Mio padre è morto cinque anni fa e pensavo a cosa avevamo in comune, per esempio amavamo lo zucchero. E ho cominciato a ragionare sulle varie implicazioni dello zucchero, a come può fare male alla salute, a come viene prodotto e, rispetto al passato, al fatto che era una merce molto costosa. Ma anche al costo umano necessario per fornire questo bene in paesi lontani dal luogo da cui lo zucchero proveniva. Ho lavorato con uno storico: mi affascinava come il sistema della schiavitù potesse stare in piedi ed era solo attraverso la paura e la disumanizzazione. Questo è stato il mio punto di partenza: il suono della paura. In Sweet Tooth registro l’esperienza di milioni di persone. La privazione della libertà, la tortura, le punizioni, la vendita all’asta, la lavorazione della canna per produrre lo zucchero, i momenti in cui gli schiavi potevano divertirsi e cantare, momenti in cui c’era anche qualcosa di sovversivo che poteva portare alla rivolta, che era la paranoia dei proprietari di piantagioni. C’è una sezione di Sweet Tooth che si intitola Names, in cui recito i nomi dati agli schiavi, e di ciascuno il sesso, il lavoro che dovevano fare, e quanto era il loro valore: e questa parte del lavoro è così impegnativa emotivamente, da fare, ma anche da ascoltare, perché come fai a dare un valore ad una persona, un valore monetario?

Il lavoro è stato presentato in luoghi non casuali…

La prima di Sweet Tooth è stata a Liverpool al Bluecoat, un centro d’arte che era una scuola costruita con i soldi dati dai ricchi proprietari di piantagioni. A Londra Sweet Tooth è stata presentata a St George’s, a Bloomsbury, una chiesa aperta nel settecento al culmine della tratta, che ebbe tra suoi benefattori ricchi schiavisti e che poi ha avuto un ruolo nel movimento abolizionista. In maggio invece è stata proposta al Museum of London Docklands, dove veniva immagazzinato lo zucchero proveniente dai Caraibi. Sweet Tooth è un lavoro difficile da presentare, fisicamente difficile anche per i musicisti, Sylvia Hallett, Jason Yarde e Mark Sanders, che devono muoversi in scena. Per me è un lavoro non solo sulla schiavitù ma su noi oggi, perché gli esseri umani hanno una incredibile capacità di infliggere sofferenze:. Mi auguro ci spinga a porci delle domande su di noi, sul perché noi beneficiamo dello sfruttamento che avviene in altre parti del mondo.

Ascoltandola dal vivo con Alexander Hawkins era impossibile non pensare a Jeanne Lee…
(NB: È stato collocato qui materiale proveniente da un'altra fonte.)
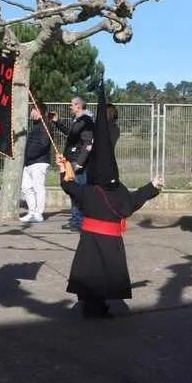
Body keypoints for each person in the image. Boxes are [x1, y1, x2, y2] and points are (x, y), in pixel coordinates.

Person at [57, 83, 163, 319]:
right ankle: (99, 305)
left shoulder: (88, 191)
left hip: (89, 240)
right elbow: (133, 201)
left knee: (89, 271)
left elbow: (68, 185)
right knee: (105, 273)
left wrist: (64, 167)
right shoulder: (120, 192)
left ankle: (90, 304)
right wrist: (152, 187)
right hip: (111, 241)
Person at [50, 97, 94, 231]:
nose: (70, 107)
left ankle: (79, 221)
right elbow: (71, 134)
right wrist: (57, 122)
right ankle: (76, 218)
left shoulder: (86, 121)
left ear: (79, 106)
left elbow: (88, 143)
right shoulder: (79, 120)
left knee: (77, 191)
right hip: (71, 160)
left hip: (77, 162)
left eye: (72, 105)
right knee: (73, 190)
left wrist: (80, 163)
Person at [21, 105, 51, 223]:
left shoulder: (45, 125)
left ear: (39, 112)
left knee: (39, 187)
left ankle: (39, 213)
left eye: (33, 110)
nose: (31, 113)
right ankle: (32, 212)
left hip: (39, 162)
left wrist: (29, 155)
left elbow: (43, 144)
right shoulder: (36, 126)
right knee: (26, 187)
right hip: (29, 163)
Dovevo avere diciotto anni e Neil Metcalfe mi diede una cassetta dicendomi: penso che ti potrebbe piacere. Era Jeanne Lee con Ran Blake. Non è che non mi sia piaciuta ma non la capii, era chiamato jazz ma non lo era, suonava piuttosto come una cosa contemporanea, avantgarde, e la sua non era una voce così «jazz»: non era una voce brutta ma nemmeno «bella» in senso convenzionale. Una voce con un vibrato molto veloce, ma che non si estende. Non trovi in lei la normale cantante di jazz, non è Sarah Vaughan, non è Ella Fitzgerald, non è quel tipo di voce. Ma questo la rende più interessante. Ricordo di avere sentito la cassetta e poi di non averla più ascoltata per anni. Ma poi ci sono tornata. Lei amava Abbey Lincoln, c’è un suono come Abbey Lincoln, viene fuori da quella linea, ma è estremamente personale e muove la tecnica oltre, verso altre direzioni. E poi la danza, Fluxus, John Cage, la sound poetry: sono stata colpita dalla somiglianza degli interessi, non potevo credere che questa donna aveva fatto tanti anni fa queste cose che io sto cercando di fare adesso. Qualcuno ha detto che lei è la mia madre spirituale: io cerco di mantenere la mia individualità ma mi interessa questa linea. E riconosco che dentro di me è ben presente.